Work required:
Each line with the string "rgba" is to be copied from the records below.

Material for this task:
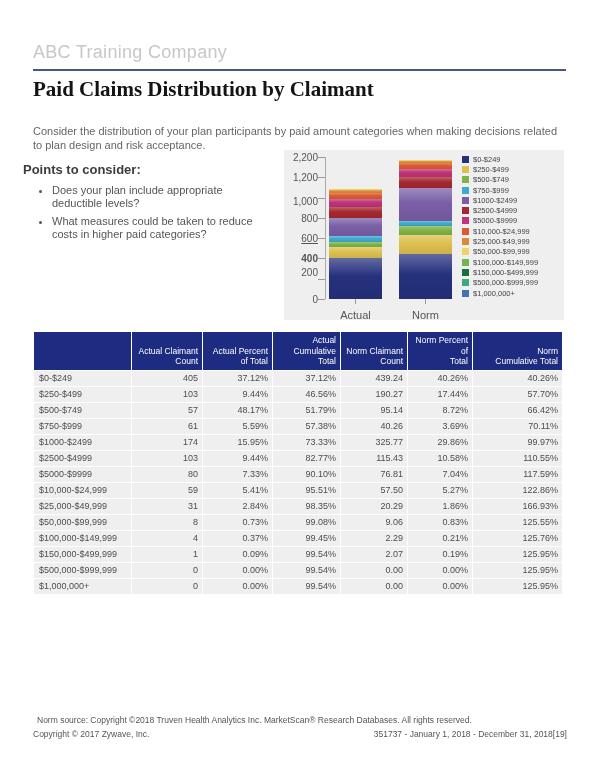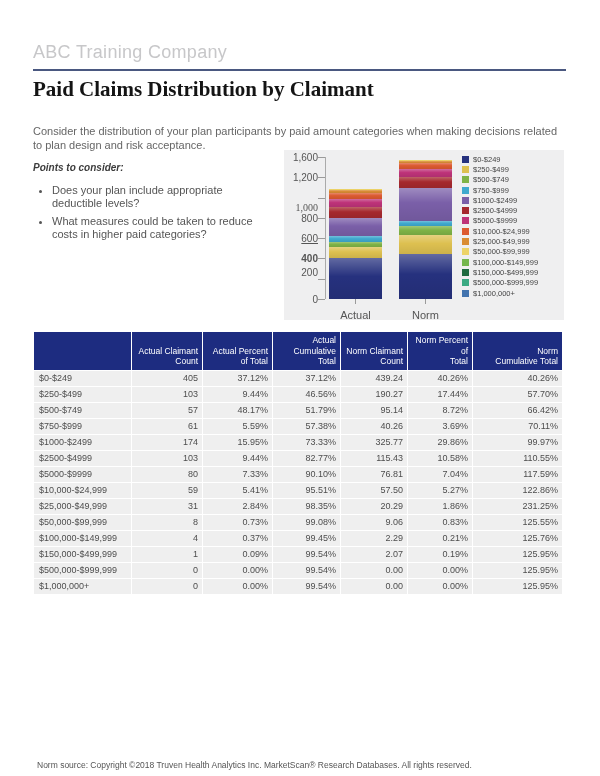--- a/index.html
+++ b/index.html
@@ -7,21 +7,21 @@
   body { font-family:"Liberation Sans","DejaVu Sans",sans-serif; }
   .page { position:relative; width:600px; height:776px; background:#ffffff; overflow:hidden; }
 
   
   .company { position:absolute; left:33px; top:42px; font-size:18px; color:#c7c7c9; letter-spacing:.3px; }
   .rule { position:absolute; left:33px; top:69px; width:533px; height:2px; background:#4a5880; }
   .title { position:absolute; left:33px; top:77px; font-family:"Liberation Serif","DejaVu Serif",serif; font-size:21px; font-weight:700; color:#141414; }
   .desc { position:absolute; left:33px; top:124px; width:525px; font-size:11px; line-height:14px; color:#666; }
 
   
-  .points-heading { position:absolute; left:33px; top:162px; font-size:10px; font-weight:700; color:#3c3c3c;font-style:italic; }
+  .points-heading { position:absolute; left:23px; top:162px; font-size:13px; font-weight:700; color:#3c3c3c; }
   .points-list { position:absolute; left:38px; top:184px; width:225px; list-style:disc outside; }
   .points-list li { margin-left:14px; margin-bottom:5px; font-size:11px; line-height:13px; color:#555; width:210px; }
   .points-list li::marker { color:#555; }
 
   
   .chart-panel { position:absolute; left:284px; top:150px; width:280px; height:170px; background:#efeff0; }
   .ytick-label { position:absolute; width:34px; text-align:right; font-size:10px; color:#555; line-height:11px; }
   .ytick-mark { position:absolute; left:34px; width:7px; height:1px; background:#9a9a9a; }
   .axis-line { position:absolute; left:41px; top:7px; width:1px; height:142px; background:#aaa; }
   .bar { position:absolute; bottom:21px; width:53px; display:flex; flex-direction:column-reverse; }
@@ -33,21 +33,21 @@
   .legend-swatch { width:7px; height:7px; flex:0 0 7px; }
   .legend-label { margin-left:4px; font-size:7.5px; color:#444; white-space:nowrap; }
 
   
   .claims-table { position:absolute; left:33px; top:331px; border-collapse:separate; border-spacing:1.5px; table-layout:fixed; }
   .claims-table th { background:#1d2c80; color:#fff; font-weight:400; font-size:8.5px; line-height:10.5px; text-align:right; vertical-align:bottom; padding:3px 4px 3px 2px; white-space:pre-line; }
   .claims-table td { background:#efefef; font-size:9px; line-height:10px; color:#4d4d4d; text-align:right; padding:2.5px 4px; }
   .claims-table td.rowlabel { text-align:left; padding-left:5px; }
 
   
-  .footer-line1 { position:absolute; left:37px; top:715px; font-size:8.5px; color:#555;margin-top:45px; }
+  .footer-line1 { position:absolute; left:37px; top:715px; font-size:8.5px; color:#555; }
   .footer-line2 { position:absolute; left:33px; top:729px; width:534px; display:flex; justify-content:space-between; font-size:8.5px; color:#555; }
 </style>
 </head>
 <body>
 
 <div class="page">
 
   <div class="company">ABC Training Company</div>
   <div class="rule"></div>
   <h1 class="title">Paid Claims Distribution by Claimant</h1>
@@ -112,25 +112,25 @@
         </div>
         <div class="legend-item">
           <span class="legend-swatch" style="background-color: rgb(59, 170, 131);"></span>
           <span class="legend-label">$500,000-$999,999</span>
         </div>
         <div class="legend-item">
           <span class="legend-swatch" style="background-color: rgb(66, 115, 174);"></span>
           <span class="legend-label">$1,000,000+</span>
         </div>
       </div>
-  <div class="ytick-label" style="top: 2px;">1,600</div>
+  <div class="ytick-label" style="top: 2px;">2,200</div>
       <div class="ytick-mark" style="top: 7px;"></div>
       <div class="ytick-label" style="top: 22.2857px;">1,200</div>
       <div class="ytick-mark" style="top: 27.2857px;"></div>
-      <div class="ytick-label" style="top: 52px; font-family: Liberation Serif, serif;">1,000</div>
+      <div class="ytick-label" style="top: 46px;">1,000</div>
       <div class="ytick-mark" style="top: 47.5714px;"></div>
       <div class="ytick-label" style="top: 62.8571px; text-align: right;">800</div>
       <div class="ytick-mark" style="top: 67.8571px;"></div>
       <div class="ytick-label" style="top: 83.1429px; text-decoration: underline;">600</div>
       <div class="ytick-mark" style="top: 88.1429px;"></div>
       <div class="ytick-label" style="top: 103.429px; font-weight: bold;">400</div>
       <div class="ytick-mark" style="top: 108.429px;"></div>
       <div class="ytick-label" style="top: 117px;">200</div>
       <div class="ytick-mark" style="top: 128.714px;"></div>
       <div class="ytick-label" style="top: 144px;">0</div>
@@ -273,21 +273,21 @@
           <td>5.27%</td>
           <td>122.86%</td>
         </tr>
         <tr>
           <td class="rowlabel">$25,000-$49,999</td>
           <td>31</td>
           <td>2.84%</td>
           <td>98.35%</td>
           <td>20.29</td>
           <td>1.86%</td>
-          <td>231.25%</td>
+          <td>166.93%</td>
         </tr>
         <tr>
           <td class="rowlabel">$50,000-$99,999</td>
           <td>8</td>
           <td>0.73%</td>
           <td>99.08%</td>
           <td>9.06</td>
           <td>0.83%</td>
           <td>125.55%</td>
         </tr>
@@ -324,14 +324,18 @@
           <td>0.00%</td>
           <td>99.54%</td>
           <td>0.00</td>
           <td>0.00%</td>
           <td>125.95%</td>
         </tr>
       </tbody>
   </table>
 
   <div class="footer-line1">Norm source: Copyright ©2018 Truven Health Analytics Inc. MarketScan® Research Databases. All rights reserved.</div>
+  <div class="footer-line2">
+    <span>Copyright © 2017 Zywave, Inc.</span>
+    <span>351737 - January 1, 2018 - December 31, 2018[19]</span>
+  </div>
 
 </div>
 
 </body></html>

---

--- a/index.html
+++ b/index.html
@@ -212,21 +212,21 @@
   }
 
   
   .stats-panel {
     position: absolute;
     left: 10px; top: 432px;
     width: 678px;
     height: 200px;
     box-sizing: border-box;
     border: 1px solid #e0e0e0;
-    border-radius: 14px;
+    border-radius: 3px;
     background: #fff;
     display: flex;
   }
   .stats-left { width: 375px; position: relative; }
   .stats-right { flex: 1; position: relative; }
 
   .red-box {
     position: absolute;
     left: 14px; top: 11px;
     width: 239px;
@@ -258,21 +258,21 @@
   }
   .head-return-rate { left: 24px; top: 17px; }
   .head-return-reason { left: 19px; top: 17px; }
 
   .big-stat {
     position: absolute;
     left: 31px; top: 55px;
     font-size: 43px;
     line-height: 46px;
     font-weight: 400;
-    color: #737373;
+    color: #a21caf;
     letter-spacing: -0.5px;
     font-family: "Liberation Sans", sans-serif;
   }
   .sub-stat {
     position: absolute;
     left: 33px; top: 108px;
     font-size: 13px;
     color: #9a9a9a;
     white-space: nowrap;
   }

---

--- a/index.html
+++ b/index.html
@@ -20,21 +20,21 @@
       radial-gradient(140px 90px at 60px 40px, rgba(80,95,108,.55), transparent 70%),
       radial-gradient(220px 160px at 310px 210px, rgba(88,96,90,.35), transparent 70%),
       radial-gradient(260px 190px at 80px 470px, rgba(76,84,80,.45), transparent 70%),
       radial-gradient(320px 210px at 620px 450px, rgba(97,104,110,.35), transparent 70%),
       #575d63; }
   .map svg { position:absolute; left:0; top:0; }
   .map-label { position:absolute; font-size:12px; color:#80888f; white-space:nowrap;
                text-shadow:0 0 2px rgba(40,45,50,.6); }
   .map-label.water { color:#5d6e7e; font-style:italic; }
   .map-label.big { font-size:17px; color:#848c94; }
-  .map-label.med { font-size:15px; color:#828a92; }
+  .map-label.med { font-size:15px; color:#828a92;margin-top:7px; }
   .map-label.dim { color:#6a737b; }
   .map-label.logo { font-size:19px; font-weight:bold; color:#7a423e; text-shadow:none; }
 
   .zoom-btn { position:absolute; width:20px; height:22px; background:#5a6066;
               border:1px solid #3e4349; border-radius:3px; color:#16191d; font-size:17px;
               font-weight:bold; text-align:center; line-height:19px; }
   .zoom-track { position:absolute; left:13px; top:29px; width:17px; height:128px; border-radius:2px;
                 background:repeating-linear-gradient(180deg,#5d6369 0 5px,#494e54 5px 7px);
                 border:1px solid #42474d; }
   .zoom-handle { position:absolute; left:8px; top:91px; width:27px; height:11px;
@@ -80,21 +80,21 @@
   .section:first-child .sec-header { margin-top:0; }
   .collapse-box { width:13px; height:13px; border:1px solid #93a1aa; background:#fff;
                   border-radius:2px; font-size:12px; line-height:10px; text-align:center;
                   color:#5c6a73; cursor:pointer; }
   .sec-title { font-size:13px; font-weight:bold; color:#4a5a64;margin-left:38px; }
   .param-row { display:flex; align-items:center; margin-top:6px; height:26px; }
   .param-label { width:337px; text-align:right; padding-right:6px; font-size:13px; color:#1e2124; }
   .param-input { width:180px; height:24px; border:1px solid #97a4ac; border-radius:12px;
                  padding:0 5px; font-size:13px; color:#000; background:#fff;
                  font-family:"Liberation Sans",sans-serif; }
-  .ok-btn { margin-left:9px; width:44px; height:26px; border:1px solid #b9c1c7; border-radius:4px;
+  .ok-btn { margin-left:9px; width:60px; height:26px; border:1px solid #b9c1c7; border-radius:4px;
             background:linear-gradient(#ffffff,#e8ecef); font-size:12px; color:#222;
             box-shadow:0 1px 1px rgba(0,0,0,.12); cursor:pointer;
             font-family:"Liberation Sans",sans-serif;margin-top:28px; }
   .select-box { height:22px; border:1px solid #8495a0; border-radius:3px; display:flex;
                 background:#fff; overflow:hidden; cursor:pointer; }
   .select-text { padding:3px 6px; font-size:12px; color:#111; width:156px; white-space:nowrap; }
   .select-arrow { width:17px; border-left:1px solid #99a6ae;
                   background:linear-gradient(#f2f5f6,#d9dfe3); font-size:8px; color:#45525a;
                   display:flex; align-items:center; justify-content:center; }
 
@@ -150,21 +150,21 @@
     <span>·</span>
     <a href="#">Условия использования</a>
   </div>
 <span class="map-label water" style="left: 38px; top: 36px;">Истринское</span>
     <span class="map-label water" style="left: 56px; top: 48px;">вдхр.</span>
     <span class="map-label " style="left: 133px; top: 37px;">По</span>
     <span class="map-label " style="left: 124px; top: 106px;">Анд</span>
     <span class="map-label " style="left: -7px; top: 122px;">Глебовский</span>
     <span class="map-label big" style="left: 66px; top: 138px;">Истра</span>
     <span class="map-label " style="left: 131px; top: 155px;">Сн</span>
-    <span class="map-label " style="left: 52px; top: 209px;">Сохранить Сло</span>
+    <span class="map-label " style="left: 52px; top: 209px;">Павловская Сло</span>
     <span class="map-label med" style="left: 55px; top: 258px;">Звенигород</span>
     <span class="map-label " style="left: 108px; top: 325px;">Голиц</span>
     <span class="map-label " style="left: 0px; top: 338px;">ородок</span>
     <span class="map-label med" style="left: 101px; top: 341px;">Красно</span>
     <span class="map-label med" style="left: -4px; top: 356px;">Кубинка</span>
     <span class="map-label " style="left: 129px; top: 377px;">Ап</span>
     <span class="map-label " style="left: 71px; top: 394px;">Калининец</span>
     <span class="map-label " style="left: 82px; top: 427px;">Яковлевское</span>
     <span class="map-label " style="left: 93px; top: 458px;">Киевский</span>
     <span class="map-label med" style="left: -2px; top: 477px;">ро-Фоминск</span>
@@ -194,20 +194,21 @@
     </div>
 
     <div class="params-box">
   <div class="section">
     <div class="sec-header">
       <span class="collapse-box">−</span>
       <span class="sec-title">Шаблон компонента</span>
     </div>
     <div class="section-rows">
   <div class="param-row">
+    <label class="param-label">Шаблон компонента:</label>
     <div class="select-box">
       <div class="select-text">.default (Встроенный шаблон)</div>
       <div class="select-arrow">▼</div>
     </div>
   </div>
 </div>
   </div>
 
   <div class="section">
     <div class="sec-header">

Answer to the problem:
       radial-gradient(140px 90px at 60px 40px, rgba(80,95,108,.55), transparent 70%),
       radial-gradient(220px 160px at 310px 210px, rgba(88,96,90,.35), transparent 70%),
       radial-gradient(260px 190px at 80px 470px, rgba(76,84,80,.45), transparent 70%),
       radial-gradient(320px 210px at 620px 450px, rgba(97,104,110,.35), transparent 70%),
                text-shadow:0 0 2px rgba(40,45,50,.6); }
             box-shadow:0 1px 1px rgba(0,0,0,.12); cursor:pointer;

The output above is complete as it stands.